A una settimana dal voto del nuovo Parlamento europeo sul prossimo presidente della Commissione Ue, Giorgia Meloni si tiene ancora le porte aperte. Lo si capisce dalle parole dette ieri da Nicola Procaccini, capogruppo di ECR (conservatori e riformisti) e luogotenente della premier a Strasburgo. Procaccini, uscendo dalla Conferenza dei presidenti, ha detto che ECR “darà libertà di voto alle delegazioni”. Questa la spiegazione: “All’interno del nostro gruppo c’è sempre stata libertà di movimento e decisione per le singole delegazioni. Cinque anni fa la delegazione di Fratelli d’Italia non votò la presidente della Commissione mentre la delegazione polacca del PIS, ad esempio, la votò”. Libertà di scelta vuol dire che lo schema potrebbe essere riproposto. “L’agenda che abbiamo avuto modo di vedere non cambia rispetto a quella di cinque anni fa e al momento non ci sono le condizioni per votare von der Leyen”, ha detto Procaccini.



In realtà, quella di Fratelli d’Italia non è una vera chiusura. Negli ultimi giorni von der Leyen ha avviato un’interlocuzione privilegiata con i Verdi. Nonostante che il partito degli ambientalisti abbia perso parlamentari rispetto al 2019, essi potrebbero essere determinanti per l’eventuale secondo mandato a Ursula. La maggioranza che ha governato l’UE negli ultimi cinque anni (popolari, socialisti, liberali e delegazioni sparse tra cui il M5S) è alle prese con il pallottoliere. I numeri dicono che per la riconferma della von der Leyen servono 361 voti e sulla carta i tre partiti ne hanno 401. Ma cinque anni fa Ursula, pur potendo contare su una base più larga, fu eletta per appena 9 voti a causa di un centinaio di franchi tiratori.

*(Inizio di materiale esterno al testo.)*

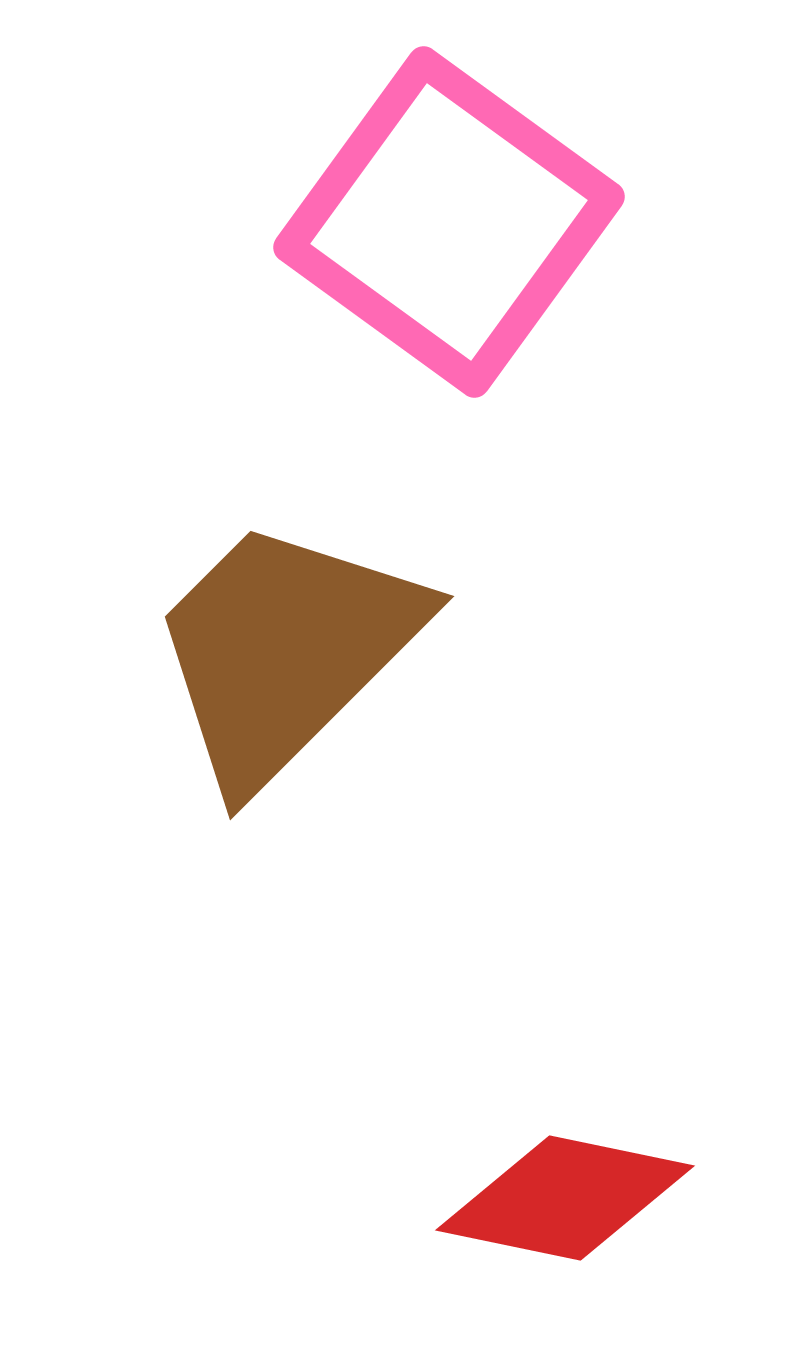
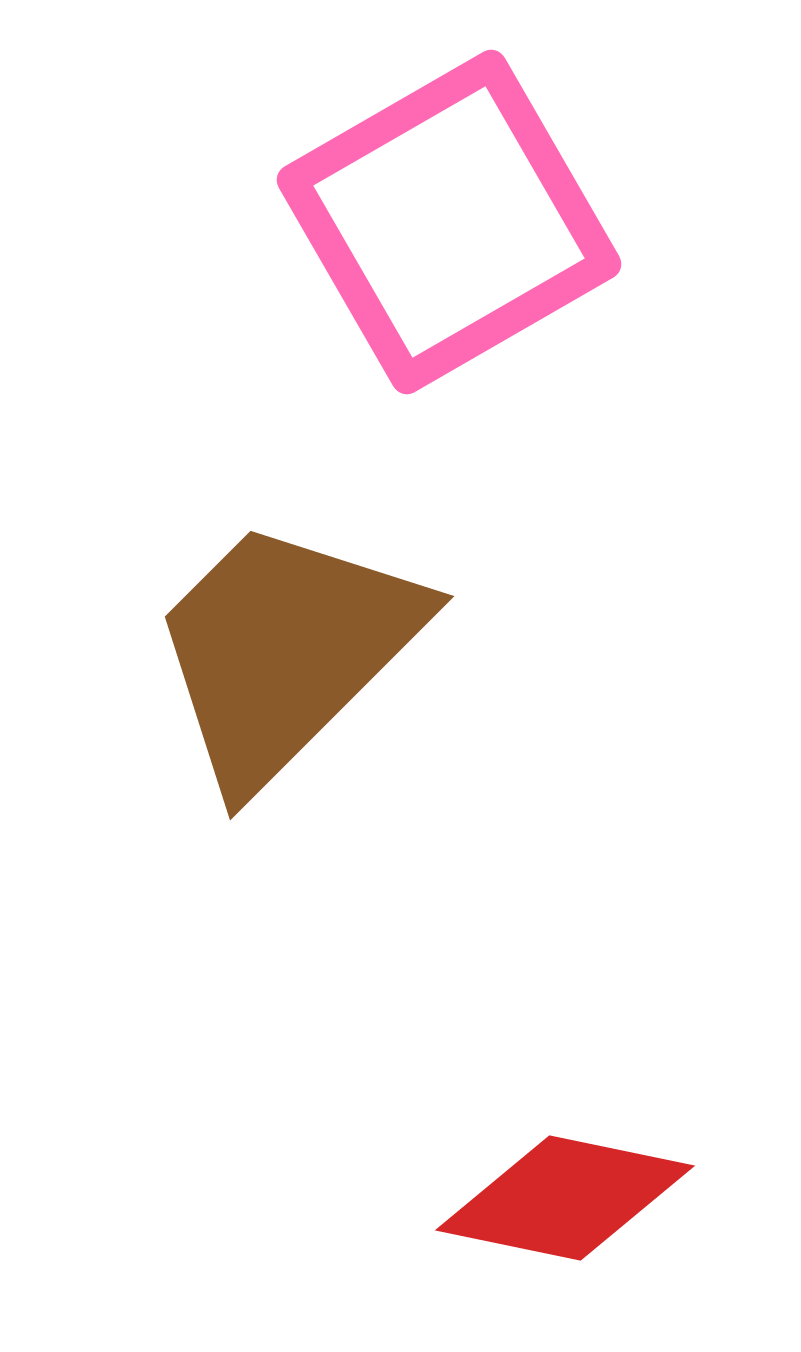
pink square: rotated 24 degrees clockwise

Il tema dei parlamentari di maggioranza che, approfittando del voto segreto, potrebbero impallinare la presidente uscente è oggi ancora più scottante. La percentuale dei “liberi pensatori” è stimata tra il 10 e il 15 per cento, cioè tra 40 e 60 parlamentari, soprattutto tra le file del PPE. È chiaro che, per garantirsi la riconferma, la von der Leyen sta tentando di trovare altri appoggi. E i Verdi sono stati la prima scelta, facendo crescere il loro peso specifico: gli ambientalisti non solo vogliono condizionare la futura maggioranza sulle politiche green, ma impongono anche pesanti veti, in particolare verso ECR. In questo modo, però, si moltiplicano i mal di pancia soprattutto tra i popolari tedeschi eletti nelle aree industriali della Germania.

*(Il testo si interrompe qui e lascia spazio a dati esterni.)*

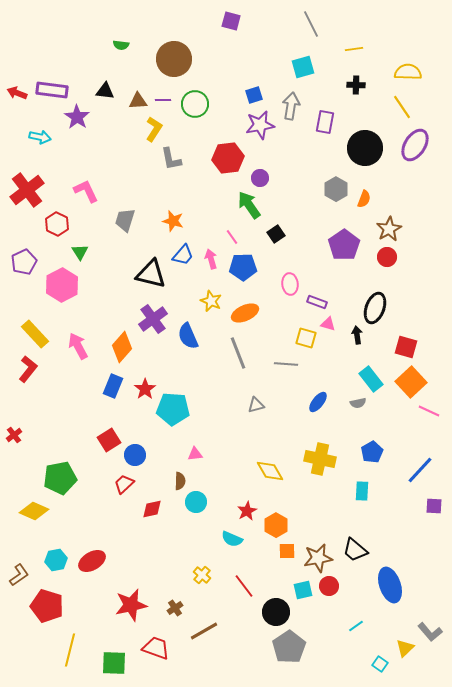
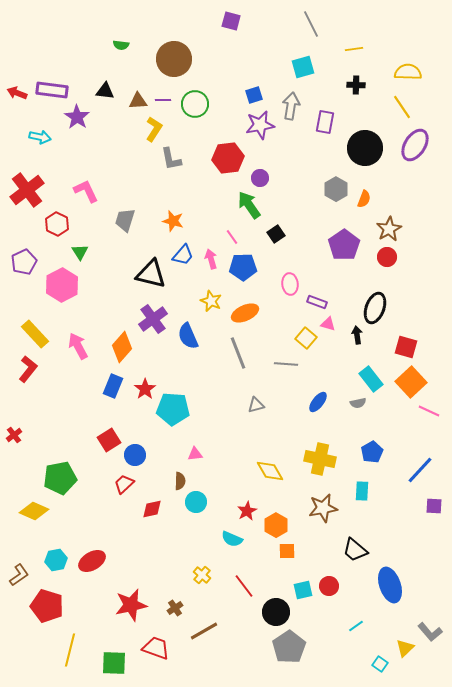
yellow square at (306, 338): rotated 25 degrees clockwise
brown star at (318, 558): moved 5 px right, 50 px up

Imbarcando i Verdi il rischio di franchi tiratori viene ridotto o esasperato? Questo è l’interrogativo, ancora aperto, cui deve rispondere von der Leyen. Giorgia Meloni si regolerà di conseguenza, ed ecco perché la linea dettata da Procaccini non è una porta sbattuta ma uno spiraglio lasciato aperto. Martedì ECR vedrà la presidente UE uscente, quindi il dialogo resta vivo. Se in questo lasso di tempo, e in conseguenza delle ultime trattative, la Meloni fiuterà la possibilità di uno smottamento dei popolari contro la “linea verde” – con forte probabilità di bocciatura di Ursula – allora la delegazione di Fratelli d’Italia voterà contro, confondendosi nelle schiere dei franchi tiratori. Se invece valuterà che il rischio è ridotto, potrebbe anche votare a favore di von der Leyen “per non isolare l’Italia”. Nonostante la presidente uscente abbia già fatto capire che dei Conservatori (e della Meloni) le piace fare volentieri a meno. Proprio come piacerebbe ai Verdi e ai socialisti.